Présidente de la Fédération des Femmes, 1988-1990

Présidente de la Campagne Sépharade des Femmes, 1985-1986

1) Comment vous êtes-vous engagée dans la Fédération CJA – et pourquoi?

Je venais de terminer une maîtrise en administration des affaires lorsque ma copine Aline Malka m'a proposée de participer à une mission en Israël avec l'AJCS pour me détendre un peu.

J'en suis revenue avec la piqûre du bénévolat. Pas du tout relax. Au contraire, j'étais pleine d'énergie, bourrée d'informations sur Israël, pleine d'enthousiasme et pleine d'amis et d’amies que je côtoie toujours et avec qui je fais.

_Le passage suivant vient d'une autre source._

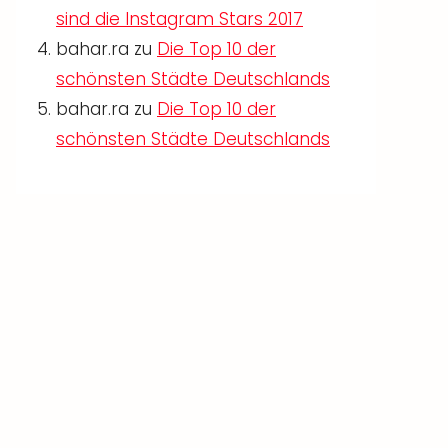
sind die Instagram Stars 2017
bahar.ra
zu
Die Top 10 der
schönsten Städte Deutschlands
bahar.ra
zu
Die Top 10 der
schönsten Städte Deutschlands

Je venais d'apprendre ce qu'est la communauté juive montréalaise. Dans ce contexte, et dans celui des années 80, je devais travailler à la création d’une culture d’inclusion des Sépharades.

2) Aujourd'hui, quel est le plus beau souvenir que vous gardez de l’époque où vous collaboriez avec la Fédération CJA?

Je suis fière de dire que j'ai été la première femme sépharade à être nommée présidente de la Fédération des femmes de l'AJCS, aujourd'hui nommée la Philanthropie des femmes. Je suis toujours au service de ma communauté et je fonde mes actions sur des valeurs comme le respect, la collaboration, la responsabilité et la tzedakah pour faire un Montréal meilleur.
Également, si D.ieu le veut, je serai la première présidente sépharade du Centre Cummings.

3) Vous souvenez-vous d’un moment ou d’un événement en particulier qui vous a profondément marquée?

Ma première assemblée générale des Fédérations juives, qui a eu lieu à Miami, fut une révélation pour moi. Des centaines de Juifs, professionnels et bénévoles, sont venus de partout au monde pour parler d'un seul sujet : le peuple juif dans la diaspora et en Israël. Ce fut l’un des moments de ma vie qui m'ont le plus profondément marquée. De temps à autre, c'est là que je vais me ressourcer, car cette assemblée a lieu chaque année.

4 ) Quel conseil donneriez-vous à une jeune femme souhaitant suivre vos traces dans le domaine de la philanthropie?

Le travail bénévole est la meilleure source de satisfaction qui soit. Aucun salaire, aussi haut soit-il, ne pourra vous apporter une telle satisfaction. L'expérience m'a appris que plus on travaille, plus on trouve du temps pour travailler. Je travaillais à plein temps, avec trois adolescentes à la maison, et je trouvais du temps pour faire du bénévolat. Maintenant, mes trois filles sont devenues des adultes et je suis à la retraite. Faire du travail bénévole est l’une de mes plus grandes joies dans la vie.

Si je peux me permettre de donner un conseil à une jeune femme, je luis dirais de s'engager d'abord, un peu ou beaucoup, selon ses disponibilités, puis de s'engager à fond et d'aller vers le domaine philanthropique qui la rendra heureuse.

5) Quel héritage désirez-vous transmettre?

J'espère que mes enfants, mes petits-enfants et leurs multiples cousins suivront un jour mes pas (certains ont déjà commencé) pour le bien-être de notre monde.